» What you should do
Please give the number of lines in the entries below that hold "EV扑克", with no other words.

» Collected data
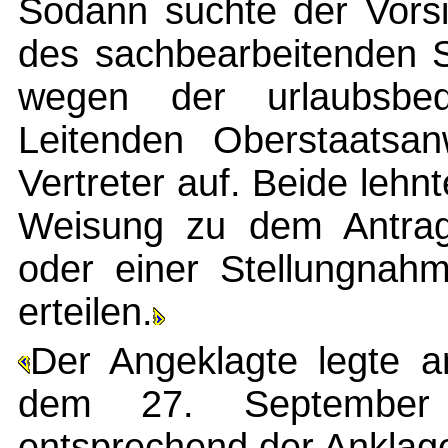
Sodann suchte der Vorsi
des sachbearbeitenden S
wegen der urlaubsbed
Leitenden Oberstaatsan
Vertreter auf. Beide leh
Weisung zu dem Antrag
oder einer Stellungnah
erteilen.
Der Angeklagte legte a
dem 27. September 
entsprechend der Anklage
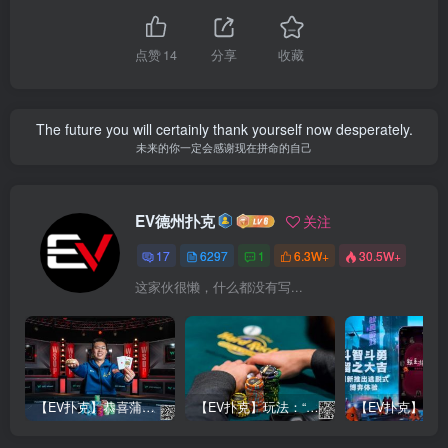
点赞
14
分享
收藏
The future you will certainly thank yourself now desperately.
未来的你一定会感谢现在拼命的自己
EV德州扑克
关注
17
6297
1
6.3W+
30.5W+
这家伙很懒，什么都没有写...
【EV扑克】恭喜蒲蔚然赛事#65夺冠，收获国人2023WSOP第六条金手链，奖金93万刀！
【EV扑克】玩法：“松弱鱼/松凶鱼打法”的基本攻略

---

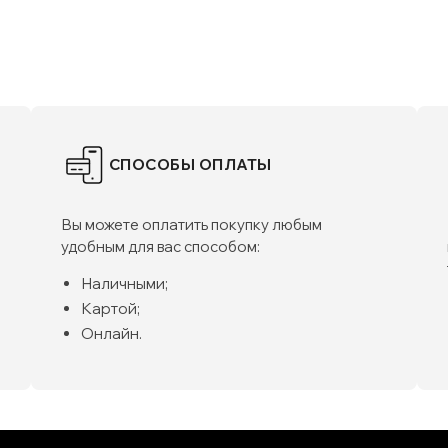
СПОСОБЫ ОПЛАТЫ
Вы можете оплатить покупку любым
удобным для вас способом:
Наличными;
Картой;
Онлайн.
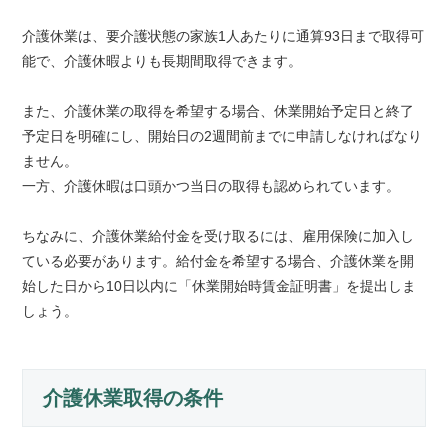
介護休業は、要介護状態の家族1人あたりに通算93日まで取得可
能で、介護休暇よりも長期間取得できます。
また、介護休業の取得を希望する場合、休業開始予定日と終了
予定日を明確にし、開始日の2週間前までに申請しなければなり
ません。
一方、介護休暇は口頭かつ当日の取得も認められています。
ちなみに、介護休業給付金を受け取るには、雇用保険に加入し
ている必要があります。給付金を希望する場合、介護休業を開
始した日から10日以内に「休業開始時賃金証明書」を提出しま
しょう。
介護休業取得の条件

» Output for this exercise
2